## Aufgabe
Gib sämtliche Zeilen aller folgenden Einträge als nummerierte Liste ohne Leerzeilen wieder. Lass die Bilder in deiner Antwort weg.

________________

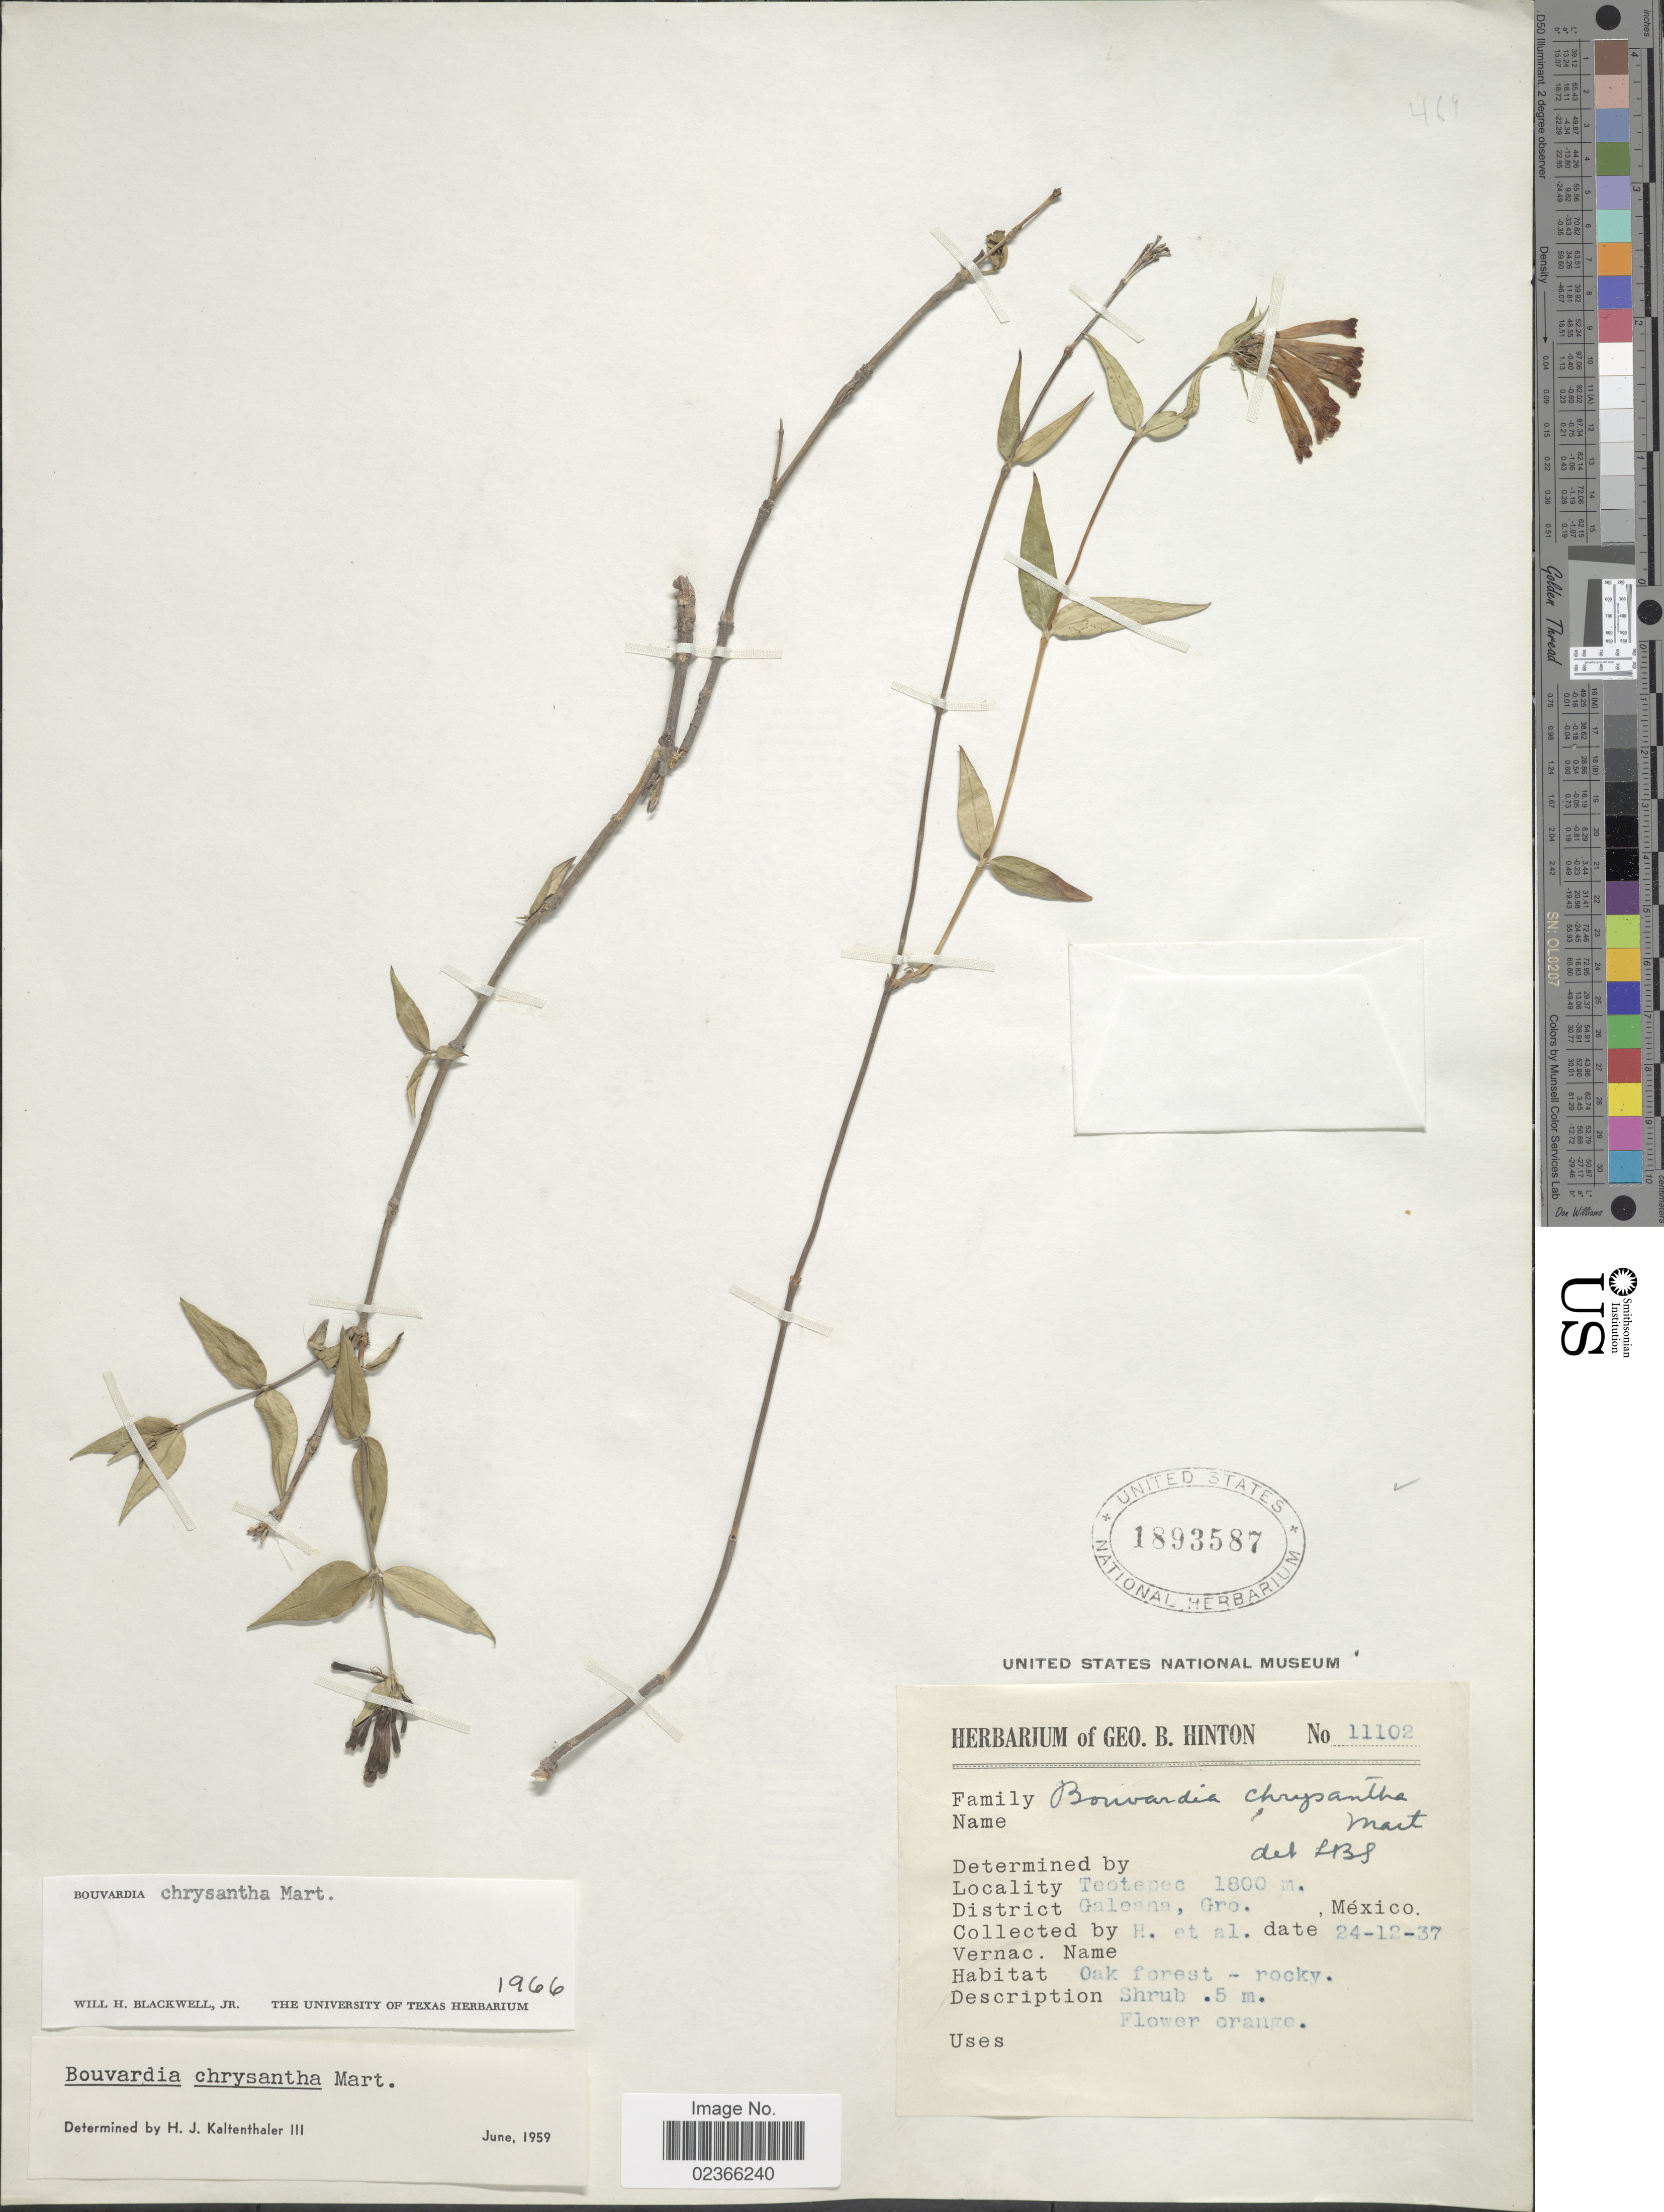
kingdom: Plantae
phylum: Tracheophyta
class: Magnoliopsida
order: Gentianales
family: Rubiaceae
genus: Bouvardia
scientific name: Bouvardia chrysantha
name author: Mart.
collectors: G. B. Hinton & et al.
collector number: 11102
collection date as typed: Transcribed d/m/y: 24/12/37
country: Mexico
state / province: Guerrero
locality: Teotepec, Galeana, Gro. Mexico.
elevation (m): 1800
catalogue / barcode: US 1893587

________________

## Lösung
1. kingdom: Plantae
2. phylum: Tracheophyta
3. class: Magnoliopsida
4. order: Gentianales
5. family: Rubiaceae
6. genus: Bouvardia
7. scientific name: Bouvardia chrysantha
8. name author: Mart.
9. collectors: G. B. Hinton & et al.
10. collector number: 11102
11. collection date as typed: Transcribed d/m/y: 24/12/37
12. country: Mexico
13. state / province: Guerrero
14. locality: Teotepec, Galeana, Gro. Mexico.
15. elevation (m): 1800
16. catalogue / barcode: US 1893587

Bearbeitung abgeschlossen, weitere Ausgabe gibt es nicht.